Suppose you want to embed some (essentially small) category of spaces into a cartesian-closed category, so as to extend it to a convenient category. Then you can use a gros topos to do it. The site is your category of spaces, a family $\lbrace e_i : X_i \to Y\rbrace_i$ is covering when the $e_i$ are open embeddings and they cover $Y$ (I hope I got that right). The Yoneda lemma embeds the original category.
It is not hard to come up with interesting exercises that are not too demanding.
A: If one is willing to stretch the question a little,
then one can cite the theorem that states
that the bicategory of Grothendieck toposes is equivalent
to the bicategory of localic groupoids.
This establishes a connection with general topology
and Lie groupoids, presumably making Grothendieck toposes
easier to understand for somebody who is already familiar
with Lie groupoids and bibundles.
A: I will copy and paste the description of chapter 2 and 3 of my master thesis.
Chapter 2 plays an important motivational role in the thesis and is aimed at pointing out geometric characteristics of a Grothendieck topos. For a topological space $X$ one can consider the category of its open sets $\mathcal{O}(X)$ that is a complete Heyting algebra, so that we have a functor $$ \text{Spaces} \to \text{cHa}^{\text{op}}. $$ We study properties of this functor concluding that there is a huge subcategory of spaces (sober ones) that embeds into $\text{cHa}^{\text{op}}$ via this functor. For a notational motivation we call Locales the opposite of cHa,
$$\text{SobSpaces} \hookrightarrow \text{Locales} $$
So locales  naturally are generalized (sober) spaces. 

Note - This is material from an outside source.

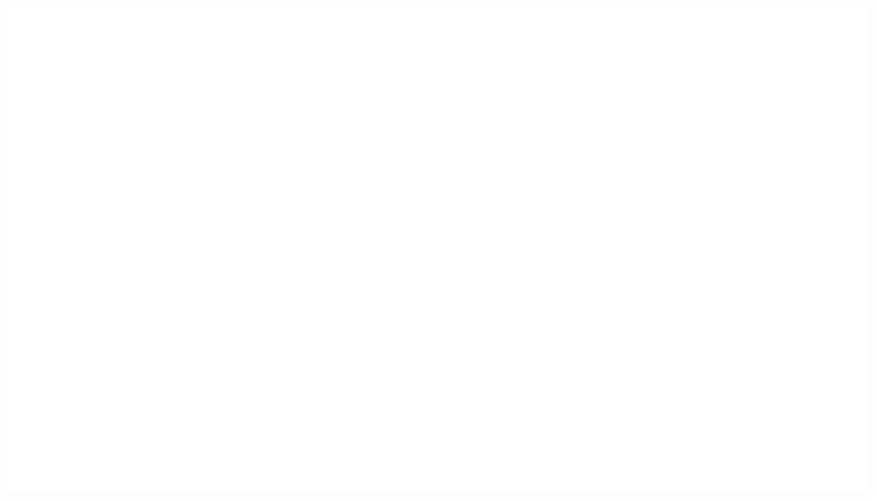 <div style="position: relative; padding-bottom: 56.25%; overflow: hidden"><iframe src="https://www.youtube.com/embed/Mcay8NLrA2M" frameborder="0" allow="accelerometer; autoplay; clipboard-write; encrypted-media; gyroscope; picture-in-picture; web-share" allowfullscreen style="position: absolute; top: 0; left: 0; width: 100%; height: 100%;"></iframe>
</div>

In Chapter 2 we present the notion of localic topos that is a Grothendieck topos on a locale and we prove that there is an equivalence of category between the category of locales and the category of localic toposes
\begin{matrix}  \text{Locales} & \leftrightarrows & \text{LocToposes.} &   \end{matrix} 
This equivalence is the precise sense in which a localic topos is a generalized topological space, that is the same in which its associated locale is a generalized topological space.
A generic Grothendieck topos has not this fascinating property, there is not a topological space from which it comes from, but precisely in this rift one can collocate Barr's theorem.
Chapter 3 is devoted to proving Barr's theorem that we can formulate right now:

Any Grothendieck topos is covered by a localic boolean one.

This theorem states that not any Grothendieck topos is geometric but not far from it there is an other Grothendieck topos that is not only geometric (better say localic) but it is also boolean.
This is the first and most naive interpretation of Barr's theorem.